Streamlined Greenhouse Production and Processing

Upon analyzing our greenhouse production practices, we realized there were many opportunities for increased efficiency.  Over the past two years, we have invested heavily in automation equipment to support the production of our new Elle Plugs and to streamline our greenhouse production. 

The entire streamlined process of our Elle Plug production is now contained in one large room in our greenhouse facilities.

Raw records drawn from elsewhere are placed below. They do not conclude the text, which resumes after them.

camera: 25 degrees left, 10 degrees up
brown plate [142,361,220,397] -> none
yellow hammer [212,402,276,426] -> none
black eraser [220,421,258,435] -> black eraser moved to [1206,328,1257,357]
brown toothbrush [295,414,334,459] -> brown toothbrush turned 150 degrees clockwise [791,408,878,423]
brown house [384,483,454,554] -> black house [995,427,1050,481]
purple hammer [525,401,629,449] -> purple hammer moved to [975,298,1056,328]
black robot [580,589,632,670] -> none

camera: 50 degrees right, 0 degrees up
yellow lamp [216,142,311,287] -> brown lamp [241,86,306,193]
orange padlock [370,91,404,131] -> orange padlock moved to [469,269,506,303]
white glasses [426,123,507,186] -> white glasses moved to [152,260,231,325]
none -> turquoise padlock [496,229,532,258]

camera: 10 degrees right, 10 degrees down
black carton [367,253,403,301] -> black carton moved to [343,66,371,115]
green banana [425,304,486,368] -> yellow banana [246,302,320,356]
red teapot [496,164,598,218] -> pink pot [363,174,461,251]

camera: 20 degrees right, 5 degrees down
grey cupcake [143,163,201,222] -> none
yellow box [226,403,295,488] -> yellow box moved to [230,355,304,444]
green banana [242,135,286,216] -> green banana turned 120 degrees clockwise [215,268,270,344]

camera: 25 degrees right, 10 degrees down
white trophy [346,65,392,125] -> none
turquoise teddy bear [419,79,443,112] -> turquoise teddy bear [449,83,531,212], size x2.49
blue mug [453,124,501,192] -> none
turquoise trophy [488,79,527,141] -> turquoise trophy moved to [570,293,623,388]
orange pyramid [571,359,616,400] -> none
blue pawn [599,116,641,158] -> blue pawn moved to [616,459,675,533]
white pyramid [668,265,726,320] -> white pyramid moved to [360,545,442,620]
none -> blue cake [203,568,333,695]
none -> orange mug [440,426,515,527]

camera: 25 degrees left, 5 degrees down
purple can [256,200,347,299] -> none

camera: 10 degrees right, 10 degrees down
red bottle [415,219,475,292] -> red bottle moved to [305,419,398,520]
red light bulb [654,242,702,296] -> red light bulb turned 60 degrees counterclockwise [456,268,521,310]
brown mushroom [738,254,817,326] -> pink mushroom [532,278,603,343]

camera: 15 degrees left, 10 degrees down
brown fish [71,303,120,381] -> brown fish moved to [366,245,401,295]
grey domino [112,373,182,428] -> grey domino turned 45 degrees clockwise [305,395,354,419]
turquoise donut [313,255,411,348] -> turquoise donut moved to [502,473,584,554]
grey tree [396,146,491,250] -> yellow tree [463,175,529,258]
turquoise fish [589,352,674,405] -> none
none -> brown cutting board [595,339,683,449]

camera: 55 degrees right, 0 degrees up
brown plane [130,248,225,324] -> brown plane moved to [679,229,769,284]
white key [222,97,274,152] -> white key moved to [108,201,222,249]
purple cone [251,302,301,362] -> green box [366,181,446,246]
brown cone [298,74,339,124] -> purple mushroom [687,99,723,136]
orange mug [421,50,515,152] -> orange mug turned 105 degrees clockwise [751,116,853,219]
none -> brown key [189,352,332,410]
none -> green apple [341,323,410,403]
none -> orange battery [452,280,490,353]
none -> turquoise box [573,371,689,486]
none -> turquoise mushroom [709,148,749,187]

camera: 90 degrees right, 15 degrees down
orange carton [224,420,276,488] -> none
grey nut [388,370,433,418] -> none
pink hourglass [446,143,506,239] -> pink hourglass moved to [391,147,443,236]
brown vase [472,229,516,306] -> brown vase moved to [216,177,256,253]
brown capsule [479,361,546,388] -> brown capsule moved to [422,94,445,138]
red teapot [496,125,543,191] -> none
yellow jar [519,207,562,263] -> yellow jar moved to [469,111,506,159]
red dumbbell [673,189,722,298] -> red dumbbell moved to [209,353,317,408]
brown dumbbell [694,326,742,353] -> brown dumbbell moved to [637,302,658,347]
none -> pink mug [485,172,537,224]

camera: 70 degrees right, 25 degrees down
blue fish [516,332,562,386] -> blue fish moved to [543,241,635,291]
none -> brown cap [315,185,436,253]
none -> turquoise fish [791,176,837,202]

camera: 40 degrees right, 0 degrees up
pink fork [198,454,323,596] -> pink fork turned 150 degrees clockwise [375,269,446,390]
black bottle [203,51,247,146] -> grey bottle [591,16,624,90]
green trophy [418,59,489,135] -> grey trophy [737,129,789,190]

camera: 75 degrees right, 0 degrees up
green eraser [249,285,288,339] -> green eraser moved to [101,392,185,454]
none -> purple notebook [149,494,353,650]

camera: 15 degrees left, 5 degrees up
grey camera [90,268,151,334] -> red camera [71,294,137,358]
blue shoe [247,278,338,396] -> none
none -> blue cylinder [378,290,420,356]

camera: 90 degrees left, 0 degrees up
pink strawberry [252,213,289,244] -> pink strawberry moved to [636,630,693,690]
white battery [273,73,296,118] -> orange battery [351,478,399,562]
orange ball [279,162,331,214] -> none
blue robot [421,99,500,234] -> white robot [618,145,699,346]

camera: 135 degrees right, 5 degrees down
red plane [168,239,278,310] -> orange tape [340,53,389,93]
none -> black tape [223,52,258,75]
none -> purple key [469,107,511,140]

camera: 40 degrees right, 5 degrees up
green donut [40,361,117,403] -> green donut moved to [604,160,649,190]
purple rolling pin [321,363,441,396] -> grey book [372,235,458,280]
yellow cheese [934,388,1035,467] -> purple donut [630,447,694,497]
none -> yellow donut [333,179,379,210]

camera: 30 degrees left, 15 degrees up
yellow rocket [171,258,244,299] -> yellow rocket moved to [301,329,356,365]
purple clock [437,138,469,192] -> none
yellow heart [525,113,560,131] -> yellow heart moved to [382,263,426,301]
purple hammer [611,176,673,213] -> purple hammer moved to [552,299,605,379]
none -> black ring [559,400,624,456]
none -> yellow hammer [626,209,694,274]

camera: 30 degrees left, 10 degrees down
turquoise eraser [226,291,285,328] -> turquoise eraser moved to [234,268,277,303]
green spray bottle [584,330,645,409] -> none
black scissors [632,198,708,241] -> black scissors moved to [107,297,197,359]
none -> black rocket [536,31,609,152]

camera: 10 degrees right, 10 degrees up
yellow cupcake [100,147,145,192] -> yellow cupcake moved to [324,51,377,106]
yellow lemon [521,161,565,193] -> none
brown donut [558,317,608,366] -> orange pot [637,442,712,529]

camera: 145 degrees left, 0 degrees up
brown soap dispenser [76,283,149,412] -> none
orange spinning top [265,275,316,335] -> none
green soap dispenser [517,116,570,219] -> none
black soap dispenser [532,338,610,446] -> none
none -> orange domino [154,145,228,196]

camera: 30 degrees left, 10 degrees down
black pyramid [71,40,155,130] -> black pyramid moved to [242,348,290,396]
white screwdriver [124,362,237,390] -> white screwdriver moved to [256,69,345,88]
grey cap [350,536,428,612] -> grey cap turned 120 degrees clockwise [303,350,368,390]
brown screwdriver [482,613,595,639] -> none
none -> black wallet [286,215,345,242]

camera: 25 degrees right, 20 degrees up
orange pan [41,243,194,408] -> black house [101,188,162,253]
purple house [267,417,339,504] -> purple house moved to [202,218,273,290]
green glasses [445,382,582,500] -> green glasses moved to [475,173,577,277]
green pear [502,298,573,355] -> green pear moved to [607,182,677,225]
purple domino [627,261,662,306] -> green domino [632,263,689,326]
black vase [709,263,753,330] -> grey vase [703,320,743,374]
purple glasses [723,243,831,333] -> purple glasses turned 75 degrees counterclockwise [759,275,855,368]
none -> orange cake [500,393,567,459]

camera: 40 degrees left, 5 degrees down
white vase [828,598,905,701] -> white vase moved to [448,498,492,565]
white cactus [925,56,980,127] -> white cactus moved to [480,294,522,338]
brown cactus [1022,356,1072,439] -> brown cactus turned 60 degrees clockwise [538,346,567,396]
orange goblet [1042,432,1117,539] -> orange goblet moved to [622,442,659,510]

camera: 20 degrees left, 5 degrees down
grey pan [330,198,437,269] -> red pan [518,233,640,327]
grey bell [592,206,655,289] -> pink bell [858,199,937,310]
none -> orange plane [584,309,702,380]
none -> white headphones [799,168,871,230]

On one side of the room, a machine makes the Elle Plugs and sets them in the trays.  A vacuum dibbler then extracts the core of each Elle to create a cavity to receive a smaller production-sized Elle.  The extracted soil is reused to make more Elle Plugs.  The vacuum dibbler prevents soil compaction, resulting in healthier plants.  The dibbled Elle Plugs are then sent down the line to stuck with smaller production-sized Elles and watered.  After being watered on the line, the trays are sent back to the greenhouse for growing on. 

On the other side of the room, a sticking line is connected to an Elle Plug machine that makes our smaller production-sized Elles.  On this line, the Elle Plugs are made, dibbled, watered, stuck with cuttings, labeled, and sent back to the greenhouse in one streamlined process, saving us space and time.

To insure our customers receive top quality, uniform plants, all of our perennials are sorted and inspected throughout the growing process.  With plastic pots, this could be a struggle if plants became root bound.  Our sorters have given rave reviews of our new Elle plugs because they easily pop out of the trays for inspection, resulting in less wrist stress and risk of injury.  In the hosta department, plants can now be sorted up to 50% faster which is critical since we ship over a million hostas per year.